Moldavia: prove tecniche per un colpo di stato?

Nella giornata di ieri, a Chisinau si sono tenute le celebrazioni per il centesimo anniversario dall’unione della Bessarabia, l’odierna Moldavia, al Regno della Romania. L’unione della Bessarabia con la Romania nel 1918 fu riconosciuta da Germania, Italia e Francia, ma non dall’Unione Sovietica che si rifiutava di accettare il distacco di un territorio già appartenuto all’Impero Russo.

Diversi cittadini moldavi sono scesi in piazza a manifestare presentandosi con slogan quali “l’Unione fa la forza”. Precisamente ci riferiamo al movimento “Tinerii Moldovei” (Giovani Moldavi) capeggiato da Anatol Ursu. Qualche agenzia di stampa parla di una grande partecipazione all’evento, secondo Sputnik e stando alle dichiarazioni delle forze dell’ordine si tratterebbe di un fiasco, dato che i partecipanti sarebbero stati appena 7 mila a fronte dei 100.000 previsti.

Questo paese di 3 milioni di abitanti è governato dal filo-russo Igor Dodon che, come riportato da Sputnik News ha commentato così la manifestazione: “Anche se oggi l’unionismo ha subito una cocente sconfitta, occorre condannare la diffusione di questa peste nella politica moldava. Oggi le autorità di polizia hanno dimostrato che si può mantenere l’ordine pubblico, e li ringraziamo per aver fatto il loro dovere. Ma in futuro ci aspettiamo più iniziative per garantire la sicurezza costituzionale del Paese”.

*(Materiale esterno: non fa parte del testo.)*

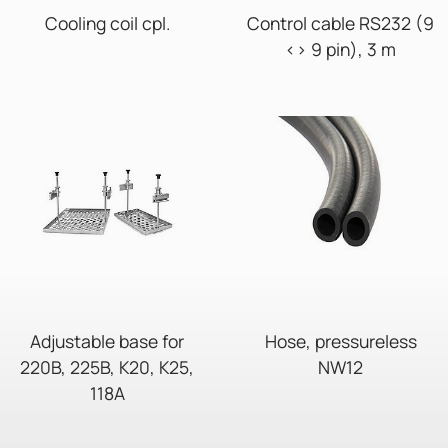
Cooling coil cpl.
Control cable RS232 (9
<> 9 pin), 3 m
Adjustable base for
Hose, pressureless
220B, 225B, K20, K25,
NW12
118A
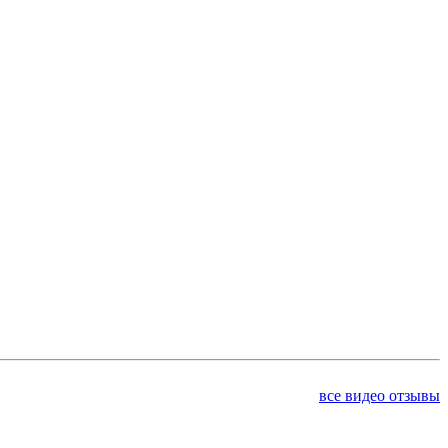
все видео отзывы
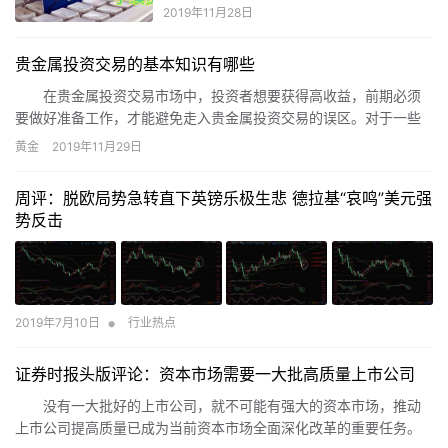
2019年11月28日
贵金属投资交易的基本知识有哪些
在贵金属投资交易市场中，投资者想要获得高收益，前期必须
要做好准备工作，才能避免走入贵金属投资交易的误区。对于一些
贵金属投资交易的新手来说，进行贵金属投资交易之前，要做的就
黄金
2019年11月29日
是了解贵金属交易的一些基本知识。那么，贵金属交易的基本知识
有哪些呢?
周评：脱欧局势急转直下英镑乐极生悲 德拉基“哀鸣”美元强
势反击
•
2019年7月10日
行业热点
证券时报头版评论：资本市场需要一大批高质量上市公司
没有一大批好的上市公司，就不可能有强大的资本市场，推动
上市公司提高质量已成为当前资本市场全面深化改革的重要任务。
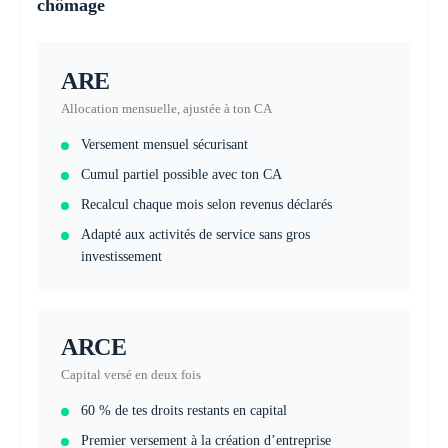
chômage
ARE
Allocation mensuelle, ajustée à ton CA
Versement mensuel sécurisant
Cumul partiel possible avec ton CA
Recalcul chaque mois selon revenus déclarés
Adapté aux activités de service sans gros
investissement
ARCE
Capital versé en deux fois
60 % de tes droits restants en capital
Premier versement à la création d’entreprise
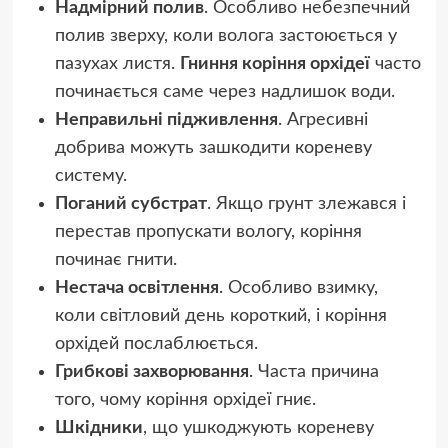
Надмірний полив
. Особливо небезпечний
полив зверху, коли волога застоюється у
пазухах листя.
Гниння коріння орхідеї
часто
починається саме через надлишок води.
Неправильні підживлення
. Агресивні
добрива можуть зашкодити кореневу
систему.
Поганий субстрат
. Якщо грунт злежався і
перестав пропускати вологу, коріння
починає гнити.
Нестача освітлення
. Особливо взимку,
коли світловий день короткий, і коріння
орхідей послаблюється.
Грибкові захворювання
. Часта причина
того, чому коріння орхідеї гниє.
Шкідники
, що ушкоджують кореневу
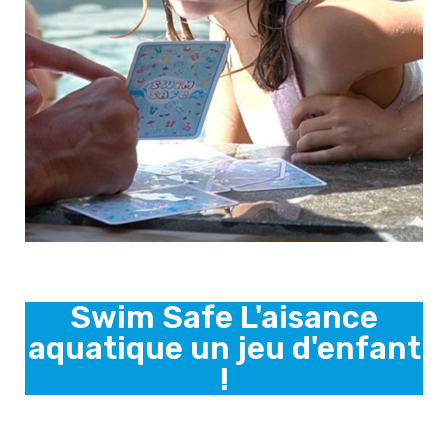
Swim Safe L'aisance
aquatique un jeu d'enfant
!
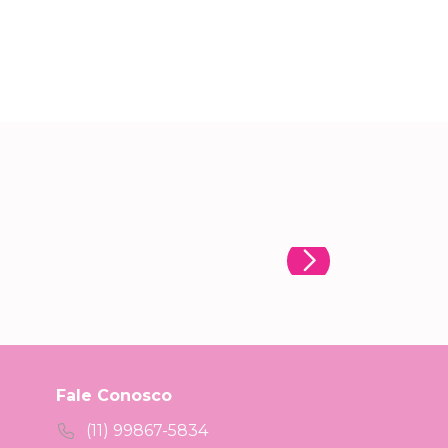
Fale Conosco
(11) 99867-5834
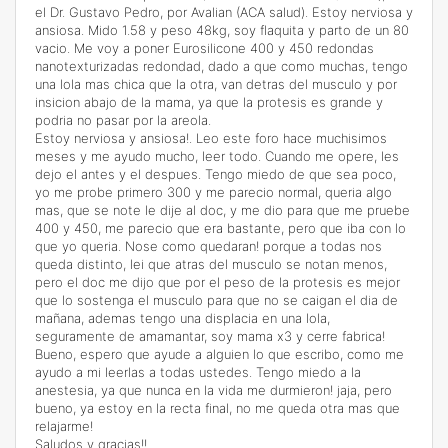
el Dr. Gustavo Pedro, por Avalian (ACA salud). Estoy nerviosa y
ansiosa. Mido 1.58 y peso 48kg, soy flaquita y parto de un 80
vacio. Me voy a poner Eurosilicone 400 y 450 redondas
nanotexturizadas redondad, dado a que como muchas, tengo
una lola mas chica que la otra, van detras del musculo y por
insicion abajo de la mama, ya que la protesis es grande y
podria no pasar por la areola.
Estoy nerviosa y ansiosa!. Leo este foro hace muchisimos
meses y me ayudo mucho, leer todo. Cuando me opere, les
dejo el antes y el despues. Tengo miedo de que sea poco,
yo me probe primero 300 y me parecio normal, queria algo
mas, que se note le dije al doc, y me dio para que me pruebe
400 y 450, me parecio que era bastante, pero que iba con lo
que yo queria. Nose como quedaran! porque a todas nos
queda distinto, lei que atras del musculo se notan menos,
pero el doc me dijo que por el peso de la protesis es mejor
que lo sostenga el musculo para que no se caigan el dia de
mañana, ademas tengo una displacia en una lola,
seguramente de amamantar, soy mama x3 y cerre fabrica!
Bueno, espero que ayude a alguien lo que escribo, como me
ayudo a mi leerlas a todas ustedes. Tengo miedo a la
anestesia, ya que nunca en la vida me durmieron! jaja, pero
bueno, ya estoy en la recta final, no me queda otra mas que
relajarme!
Saludos y gracias!!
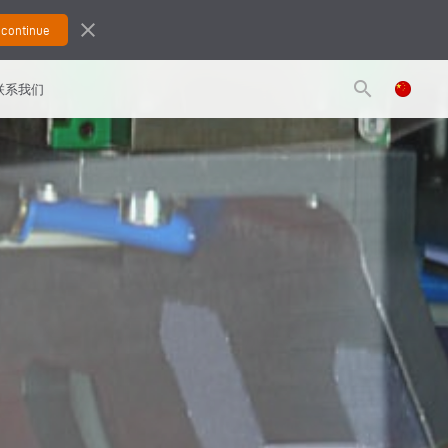
close
search
联系我们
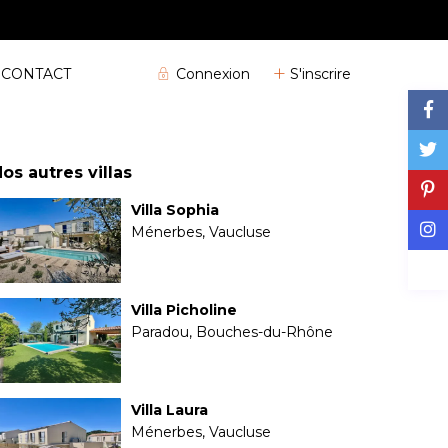
04 72 32 04 25
Connexion
S'inscrire
CONTACT
os autres villas
Villa Sophia
Ménerbes, Vaucluse
Villa Picholine
Paradou, Bouches-du-Rhône
Villa Laura
Ménerbes, Vaucluse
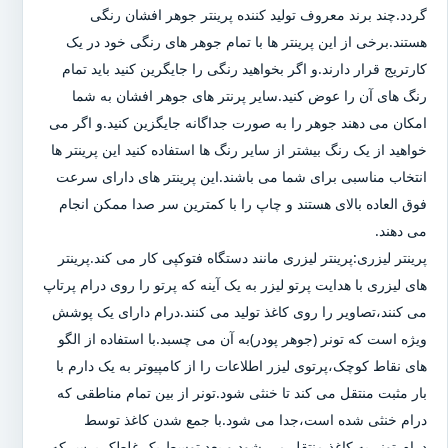
گردد.چند برند معروف تولید کننده پرینتر جوهر افشان رنگی
هستند.برخی از این پرینتر ها با تمام جوهر های رنگی خود در یک
کارتریج قرار دارند.و اگر بخواهید رنگی را جایگرین کنید باید تمام
رنگ های آن را عوض کنید.سایر پرنتر های جوهر افشان به شما
امکان می دهند جوهر را به صورت جداگانه جایگزین کنید.و اگر می
خواهید از یک رنگ بیشتر از سایر رنگ ها استفاده کنید این پرینتر ها
انتخاب مناسبی برای شما می باشند.این پرینتر های دارای سرعت
فوق العاده بالای هستند و چاپ را با کمترین سر صدا ممکن انجام
می دهند.
پرینتر لیزری:پرینتر لیزری مانند دستگاه فتوکپی کار می کند.پرینتر
های لیزری با هدایت پرتو لیزر به یک آینه که پرتو را روی درام پرتاپ
می کنند،تصاویر را روی کاغذ تولید می کنند.درام دارای یک پوشش
ویژه است که تونر (جوهر پودر)به آن می چسبد.با استفاده از الگو
های نقاط کوچک،پرتوی لیزر اطلاعات را از کامپیوتر به یک دارم با
بار مثبت منتقل می کند تا خنثی شود.تونر از بین تمام مناطقی که
درام خنثی شده است،جدا می شود.با جمع شدن کاغذ توسط
درام،تونر به کاغذ منتقل می شود و بعد توسط یک غلطک پرس که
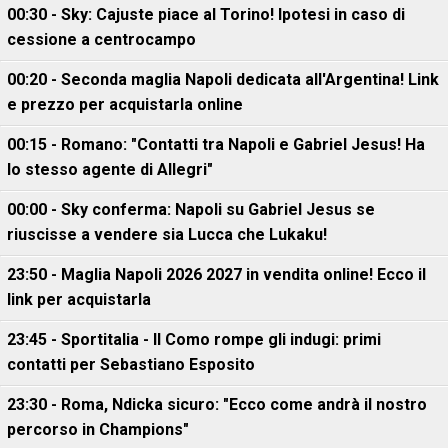
00:30 - Sky: Cajuste piace al Torino! Ipotesi in caso di
cessione a centrocampo
00:20 - Seconda maglia Napoli dedicata all'Argentina! Link
e prezzo per acquistarla online
00:15 - Romano: "Contatti tra Napoli e Gabriel Jesus! Ha
lo stesso agente di Allegri"
00:00 - Sky conferma: Napoli su Gabriel Jesus se
riuscisse a vendere sia Lucca che Lukaku!
23:50 - Maglia Napoli 2026 2027 in vendita online! Ecco il
link per acquistarla
23:45 - Sportitalia - Il Como rompe gli indugi: primi
contatti per Sebastiano Esposito
23:30 - Roma, Ndicka sicuro: "Ecco come andrà il nostro
percorso in Champions"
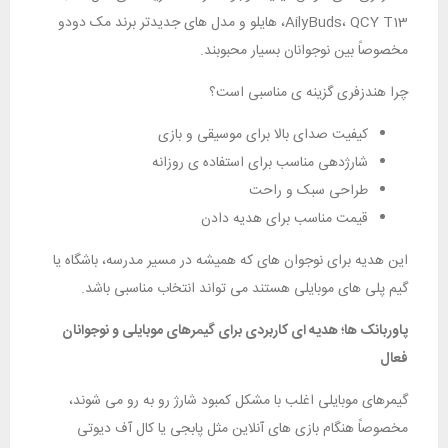
AilyBuds، QCY T13، هایلو و مدل‌ های جدیدتر برند مک دودو
مخصوصاً بین نوجوانان بسیار محبوبند.
چرا هندزفری گزینه‌ ی مناسبی است؟
کیفیت صدای بالا برای موسیقی و بازی
شارژدهی مناسب برای استفاده‌ ی روزانه
طراحی سبک و راحت
قیمت مناسب برای هدیه دادن
این هدیه برای نوجوان‌ های که همیشه در مسیر مدرسه، باشگاه یا
گیم‌ پلی‌ های موبایلی هستند می تواند انتخاب مناسبی باشد.
پاوربانک‌ ها؛ هدیه‌ ای کاربردی برای گیمرهای موبایلی و نوجوانان
فعال
گیمرهای موبایلی اغلب با مشکل کمبود شارژ رو به‌ رو می‌ شوند،
مخصوصاً هنگام بازی‌ های آنلاین مثل پابجی یا کال‌ آف‌ دیوتی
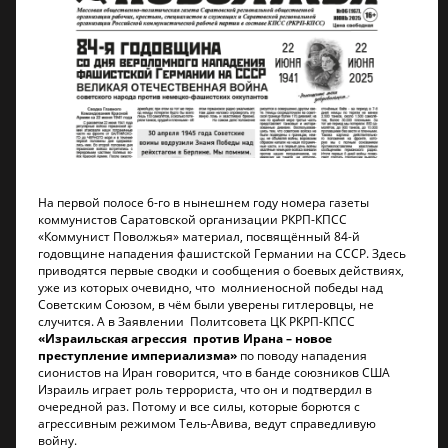
На первой полосе 6-го в нынешнем году номера газеты
коммунистов Саратовской организации РКРП-КПСС
«Коммунист Поволжья» материал, посвящённый 84-й
годовщине нападения фашистской Германии на СССР. Здесь
приводятся первые сводки и сообщения о боевых действиях,
уже из которых очевидно, что молниеносной победы над
Советским Союзом, в чём были уверены гитлеровцы, не
случится. А в Заявлении Политсовета ЦК РКРП-КПСС
«Израильская агрессия против Ирана – новое
преступление империализма»
по поводу нападения
сионистов на Иран говорится, что в банде союзников США
Израиль играет роль террориста, что он и подтвердил в
очередной раз. Потому и все силы, которые борются с
агрессивным режимом Тель-Авива, ведут справедливую
войну.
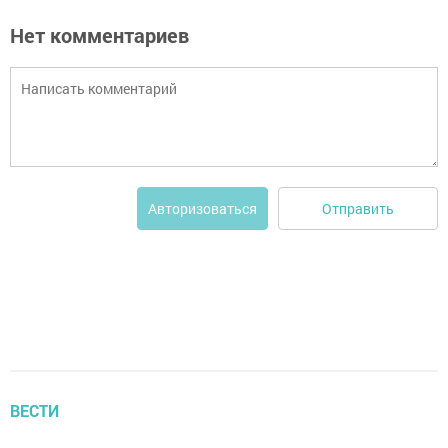
Нет комментариев
Отправить
Авторизоваться
ВЕСТИ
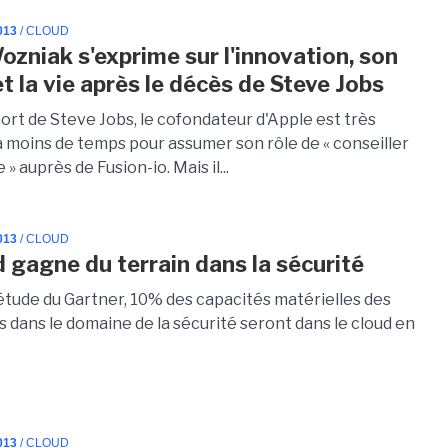
013
/ CLOUD
ozniak s'exprime sur l'innovation, son
et la vie après le décès de Steve Jobs
ort de Steve Jobs, le cofondateur d'Apple est très
Il a moins de temps pour assumer son rôle de « conseiller
 » auprès de Fusion-io. Mais il...
013
/ CLOUD
d gagne du terrain dans la sécurité
étude du Gartner, 10% des capacités matérielles des
 dans le domaine de la sécurité seront dans le cloud en
013
/ CLOUD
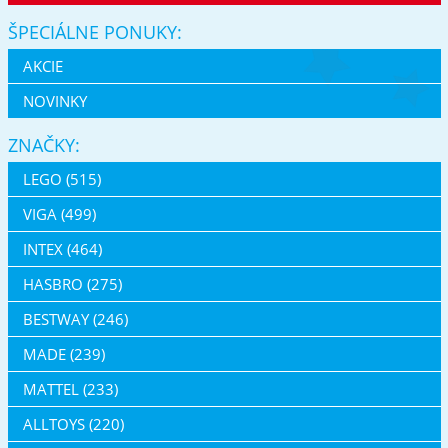
ŠPECIÁLNE PONUKY:
AKCIE
NOVINKY
ZNAČKY:
LEGO (515)
VIGA (499)
INTEX (464)
HASBRO (275)
BESTWAY (246)
MADE (239)
MATTEL (233)
ALLTOYS (220)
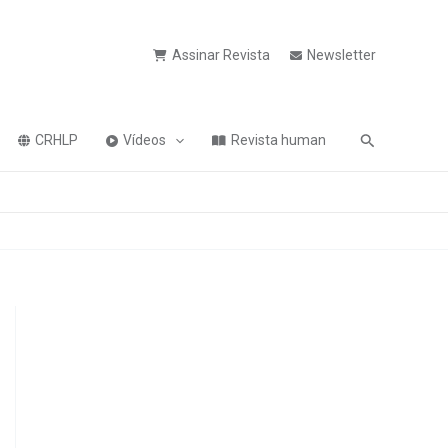
Assinar Revista
Newsletter
Pesquisa
CRHLP
Vídeos
Revista human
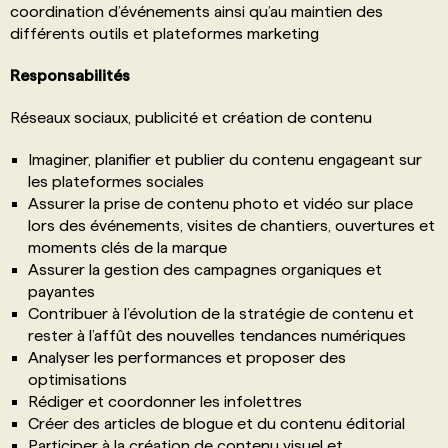
coordination d’événements ainsi qu’au maintien des
différents outils et plateformes marketing
Responsabilités
Réseaux sociaux, publicité et création de contenu
Imaginer, planifier et publier du contenu engageant sur
les plateformes sociales
Assurer la prise de contenu photo et vidéo sur place
lors des événements, visites de chantiers, ouvertures et
moments clés de la marque
Assurer la gestion des campagnes organiques et
payantes
Contribuer à l’évolution de la stratégie de contenu et
rester à l’affût des nouvelles tendances numériques
Analyser les performances et proposer des
optimisations
Rédiger et coordonner les infolettres
Créer des articles de blogue et du contenu éditorial
Participer à la création de contenu visuel et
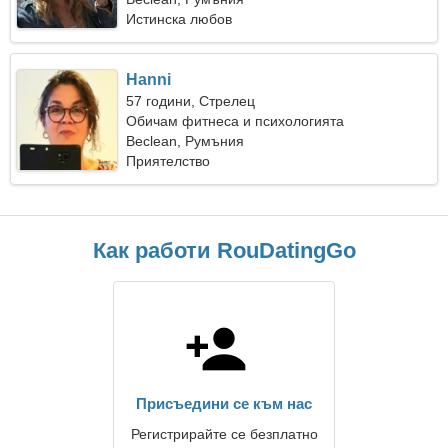
Истинска любов
Hanni
57 години, Стрелец
Обичам фитнеса и психологията
Beclean, Румъния
Приятелство
Как работи RouDatingGo
Присъедини се към нас
Регистрирайте се безплатно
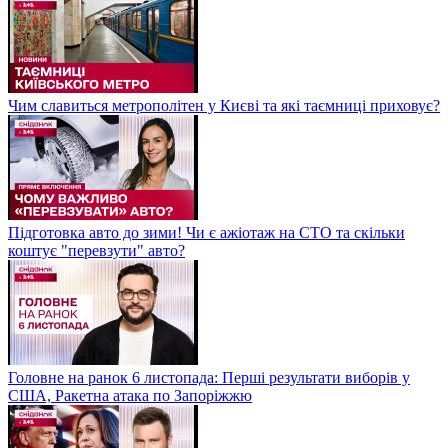
Чим славиться метрополітен у Києві та які таємниці приховує?
Підготовка авто до зими! Чи є ажіотаж на СТО та скільки
коштує "перевзути" авто?
Головне на ранок 6 листопада: Перші результати виборів у
США, Ракетна атака по Запоріжжю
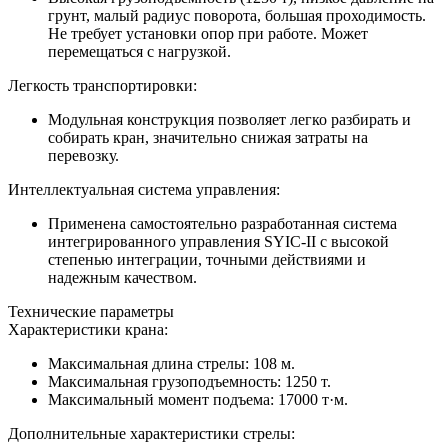
грунт, малый радиус поворота, большая проходимость.
Не требует установки опор при работе. Может
перемещаться с нагрузкой.
Легкость транспортировки:
Модульная конструкция позволяет легко разбирать и
собирать кран, значительно снижая затраты на
перевозку.
Интеллектуальная система управления:
Применена самостоятельно разработанная система
интегрированного управления SYIC-II с высокой
степенью интеграции, точными действиями и
надежным качеством.
Технические параметры
Характеристики крана:
Максимальная длина стрелы: 108 м.
Максимальная грузоподъемность: 1250 т.
Максимальный момент подъема: 17000 т·м.
Дополнительные характеристики стрелы:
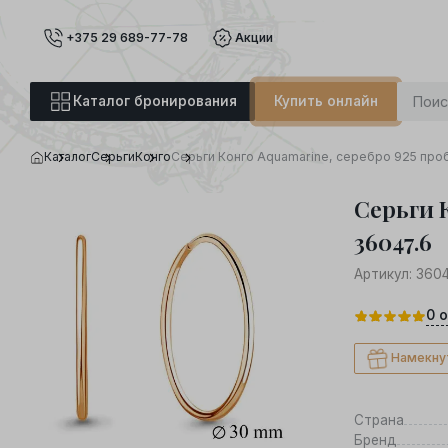
+375 29 689-77-78
Акции
Каталог бронирования
Купить онлайн
Каталог
Серьги
Конго
Серьги Конго Aquamarine, серебро 925 про
Серьги К
36047.6
Артикул:
3604
0
о
Намекну
Страна
Бренд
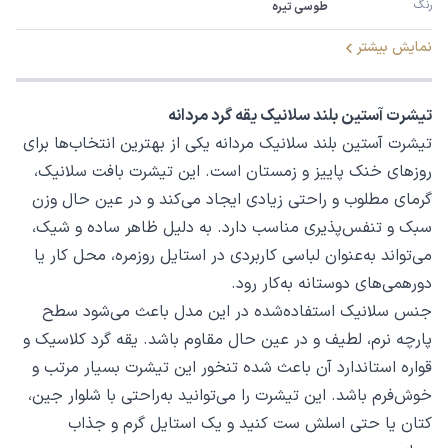
رنگ
طوسی تیره
نمایش بیشتر
تیشرت آستین بلند سلانیک یقه گرد مردانه
تیشرت آستین بلند سلانیک مردانه یکی از بهترین انتخاب‌ها برای
روزهای خنک پاییز و زمستان است. این تیشرت بافت سلانیک،
گرمای مطلوب و راحتی زیادی ایجاد می‌کند و در عین حال وزن
سبک و تنفس‌پذیری مناسب دارد. به دلیل ظاهر ساده و شیک،
می‌تواند به‌عنوان لباسی کاربردی در استایل روزمره، محل کار یا
دورهمی‌های دوستانه به‌کار رود.
جنس سلانیک استفاده‌شده در این مدل باعث می‌شود سطح
پارچه نرم، لطیف و در عین حال مقاوم باشد. یقه گرد کلاسیک و
قواره استاندارد آن باعث شده تنخور این تیشرت بسیار مرتب و
خوش‌فرم باشد. این تیشرت را می‌توانید به‌راحتی با شلوار جین،
کتان یا حتی اسلش ست کنید و یک استایل گرم و جذاب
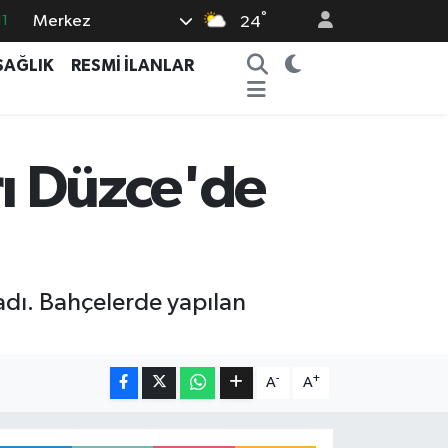
°
Merkez
11
24
8
SAĞLIK
RESMİ İLANLAR
2
8
3
rı Düzce'de
4
ladı. Bahçelerde yapılan
-
+
A
A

Vi è quindi nel paese una corrente minoritaria degli “unionisti” contrapposta ai “Moldavisti”, che vagheggia una fusione con la Romania. Proprio sul sito di “Tinerii Moldavei” si può venire a conoscenza delle finalità dell’organizzazione:

“Miriamo a convincere la popolazione che l’unica soluzione praticabile per uscire dalla crisi sistemica della Moldavia, da quando ha ottenuto l’indipendenza, è la riunificazione con la Romania. Le nostre principali attività correnti sono subordinate a questo sforzo. Allo stesso tempo, stiamo assecondando la creazione di un’autentica società civile a Chisinau, che svolgerà un ruolo decisivo nel processo di prendere decisioni importanti per il futuro delle persone in generale e dei giovani in particolare”.

Sempre nella capitale è presente anche un’altra organizzazione molto più conosciuta e pericolosa, la Open Society Foundation di Soros. Fin qui nulla di strano dato che la piovra OSF è radicata in circa 37 paesi. I frutti della sua attività nell’area Est Europa però sono già stati riscontrati con le passate proteste di piazza e rivoluzioni colorate,come in Georgia, Romania ed Ucraina dove è stato messo in atto un colpo di stato. Alcuni anni fa ad un Forum sulle ONG di Romania e Moldavia, impegnate nel processo d’integrazione europea, si sottolineó che tra i fautori dei progetti di cooperazione dei due paesi vi fosse proprio George Soros.

D’altronde la Moldavia è uno dei sei ex stati sovietici con cui l’UE spera di attingere a un ampio programma di partenariato sul suo fianco orientale, fino a quando Armenia, Azerbaijan e Bielorussia torneranno verso Mosca. C’è infatti chi mira, come l’ex Ministro degli Esteri Iuriu Leanca o lo stesso predecessore di Dodon, l’europeista Nicolae Timofti all’ingresso del Paese più povero d’Europa nell’UE nel 2019, anno in cui la Romania assumerà per il primo semestre la presidenza del Consiglio Europeo.

Bisogna inoltre tenere in considerazione che ad Est del paese vi è una situazione di stallo, quella rappresentata dalla Transinistria, regione che de facto si è proclamata autonoma ed ha anche fatto domanda per entrare nella Federazione Russa, ma che de iure appartiene alla Repubblica di Moldavia.

Certo è difficile almeno per ora immaginarci uno scenario simile a quello ucraino, ma in vista delle elezioni di novembre,il paese va tenuto fortemente sotto osservazione. Assisteremo ad un ennesimo scontro tra forze politiche filorusse in carica, contrapposte a quelle filoatlantiste, questo è sicuro.